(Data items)
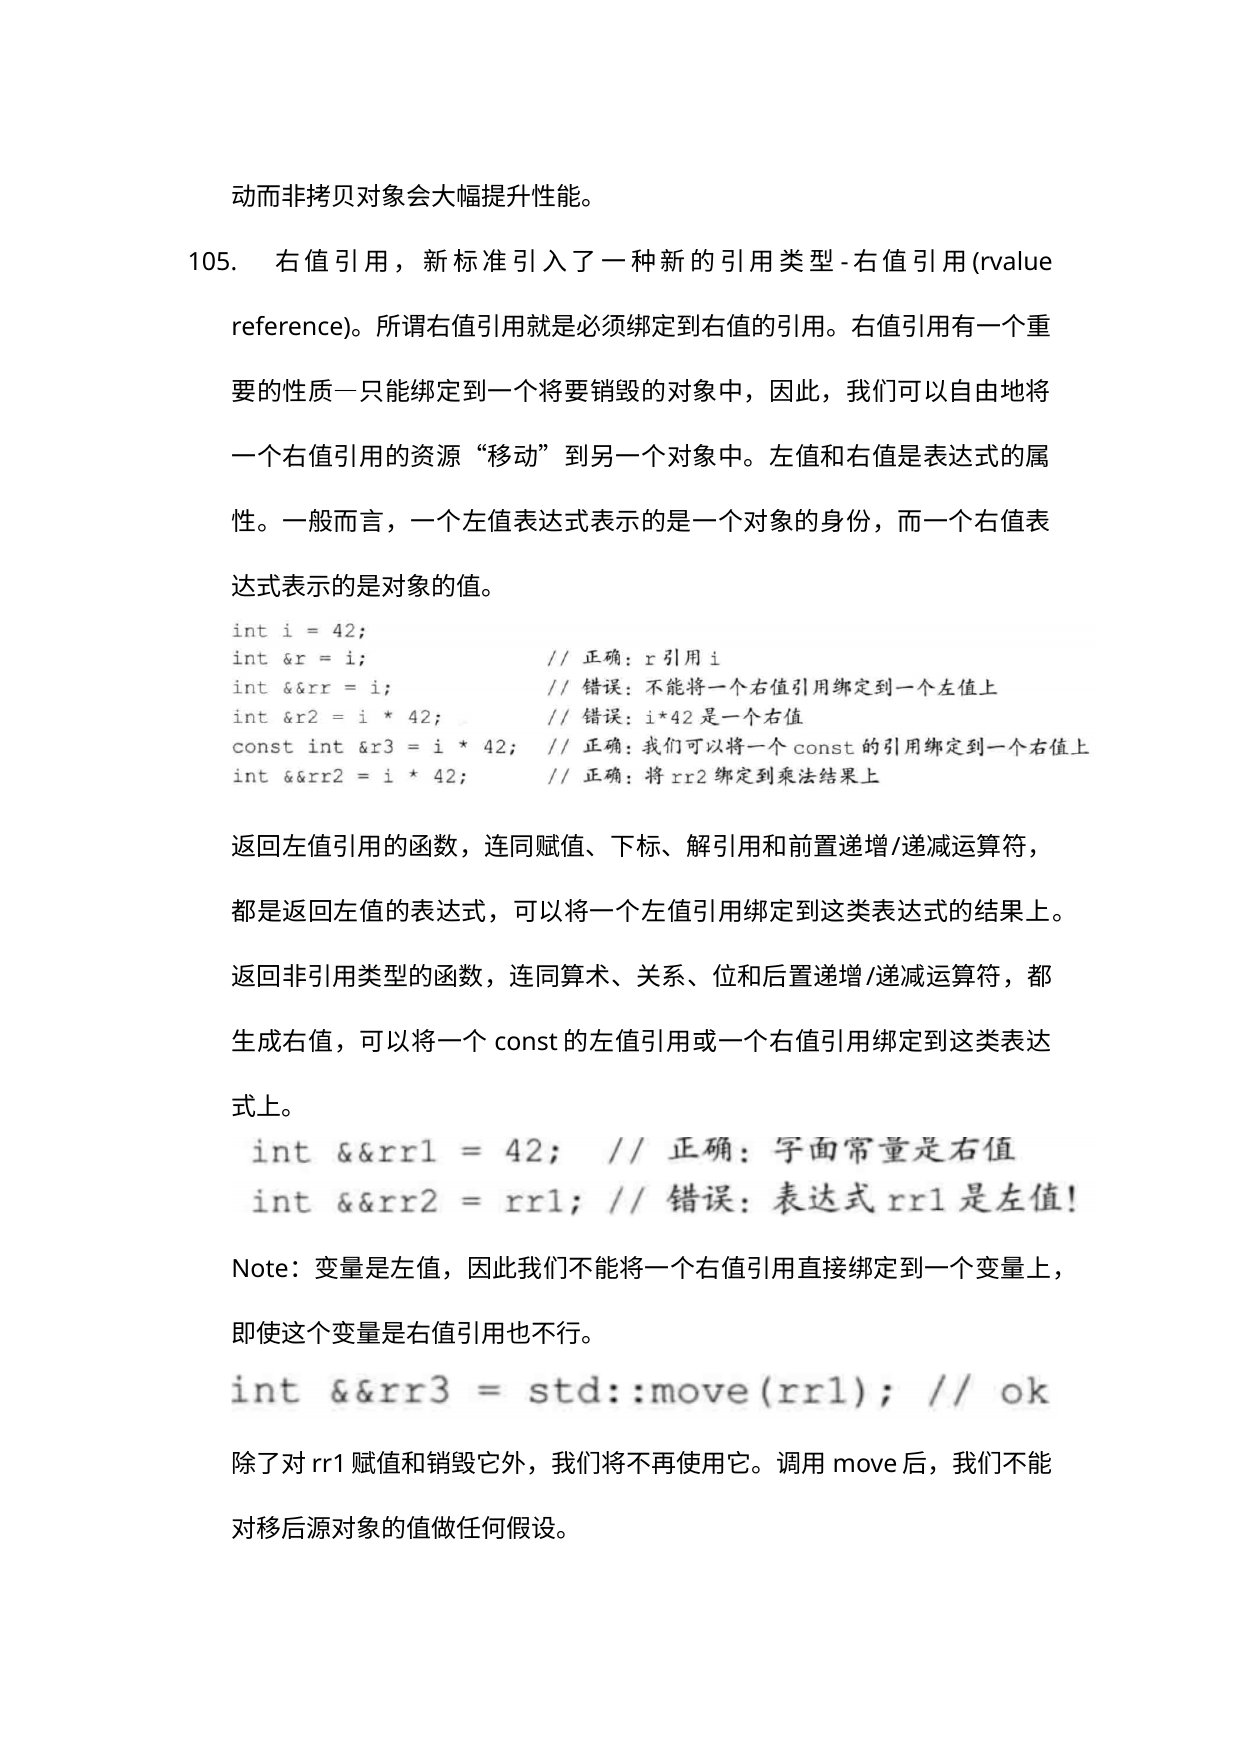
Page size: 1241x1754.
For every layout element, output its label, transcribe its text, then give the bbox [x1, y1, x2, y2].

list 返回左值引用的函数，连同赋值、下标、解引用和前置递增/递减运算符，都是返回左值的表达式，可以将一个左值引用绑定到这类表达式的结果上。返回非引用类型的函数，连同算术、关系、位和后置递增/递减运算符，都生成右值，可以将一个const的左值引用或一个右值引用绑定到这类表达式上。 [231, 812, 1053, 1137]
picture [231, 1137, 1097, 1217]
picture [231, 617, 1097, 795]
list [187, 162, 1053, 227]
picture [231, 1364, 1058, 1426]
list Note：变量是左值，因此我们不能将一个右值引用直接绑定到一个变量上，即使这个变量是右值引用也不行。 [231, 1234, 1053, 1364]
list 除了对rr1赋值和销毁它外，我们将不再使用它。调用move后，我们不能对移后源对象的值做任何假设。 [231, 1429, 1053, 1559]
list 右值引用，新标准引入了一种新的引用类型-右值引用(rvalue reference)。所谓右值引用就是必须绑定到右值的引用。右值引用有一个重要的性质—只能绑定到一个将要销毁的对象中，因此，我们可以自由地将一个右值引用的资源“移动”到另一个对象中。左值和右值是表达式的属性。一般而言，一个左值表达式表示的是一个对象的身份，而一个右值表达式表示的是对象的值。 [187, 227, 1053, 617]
---
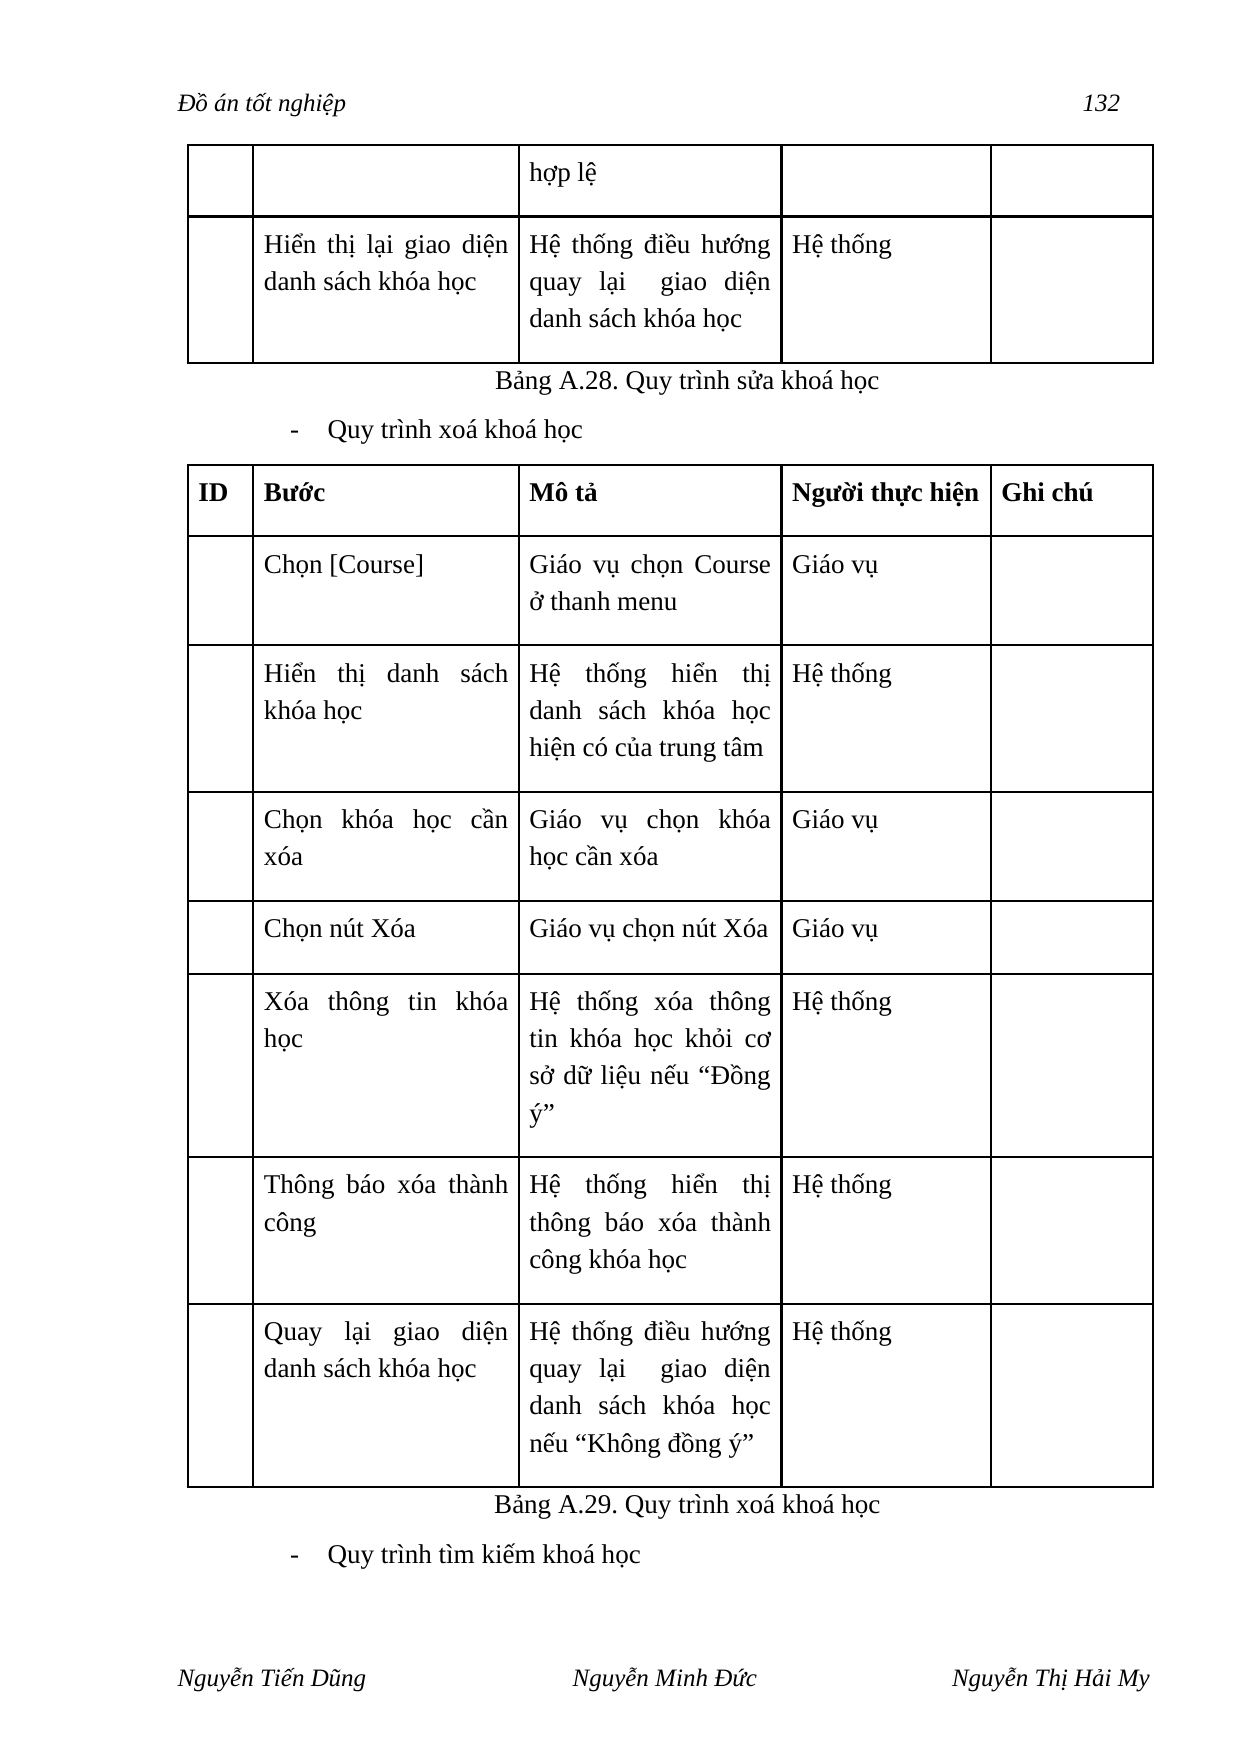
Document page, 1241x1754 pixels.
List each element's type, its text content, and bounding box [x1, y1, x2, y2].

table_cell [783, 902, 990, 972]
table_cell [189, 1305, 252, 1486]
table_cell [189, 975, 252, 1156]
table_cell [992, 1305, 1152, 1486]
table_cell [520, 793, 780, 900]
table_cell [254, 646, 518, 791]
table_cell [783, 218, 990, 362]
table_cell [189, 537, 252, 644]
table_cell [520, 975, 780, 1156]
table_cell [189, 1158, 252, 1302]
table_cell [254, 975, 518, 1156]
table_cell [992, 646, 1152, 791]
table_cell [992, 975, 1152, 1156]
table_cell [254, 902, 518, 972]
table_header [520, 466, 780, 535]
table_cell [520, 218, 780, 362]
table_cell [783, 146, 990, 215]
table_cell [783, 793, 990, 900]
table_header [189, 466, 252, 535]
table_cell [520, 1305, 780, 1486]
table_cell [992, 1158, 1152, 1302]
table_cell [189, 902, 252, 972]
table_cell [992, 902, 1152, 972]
--
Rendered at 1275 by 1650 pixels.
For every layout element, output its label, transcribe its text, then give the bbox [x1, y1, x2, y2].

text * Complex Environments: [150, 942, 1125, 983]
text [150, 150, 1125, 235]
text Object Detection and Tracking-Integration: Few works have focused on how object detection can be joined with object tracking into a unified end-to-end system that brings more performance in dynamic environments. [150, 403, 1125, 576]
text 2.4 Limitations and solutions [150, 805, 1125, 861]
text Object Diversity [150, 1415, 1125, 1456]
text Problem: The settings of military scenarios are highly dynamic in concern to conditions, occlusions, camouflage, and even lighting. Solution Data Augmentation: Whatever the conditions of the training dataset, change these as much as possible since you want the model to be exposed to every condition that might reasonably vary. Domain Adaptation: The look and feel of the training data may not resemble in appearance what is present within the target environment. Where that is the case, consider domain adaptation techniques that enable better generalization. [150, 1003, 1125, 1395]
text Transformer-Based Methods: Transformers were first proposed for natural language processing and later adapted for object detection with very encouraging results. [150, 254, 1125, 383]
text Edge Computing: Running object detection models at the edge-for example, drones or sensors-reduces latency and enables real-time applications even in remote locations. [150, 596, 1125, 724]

PROBLEM DESCRIPTION: Check each line of the entries for "pixels" and copy those that have it.

RESPONSE AREA:
Document page, 1241x1754 pixels.
Rendered at 1275 by 1650 pixels.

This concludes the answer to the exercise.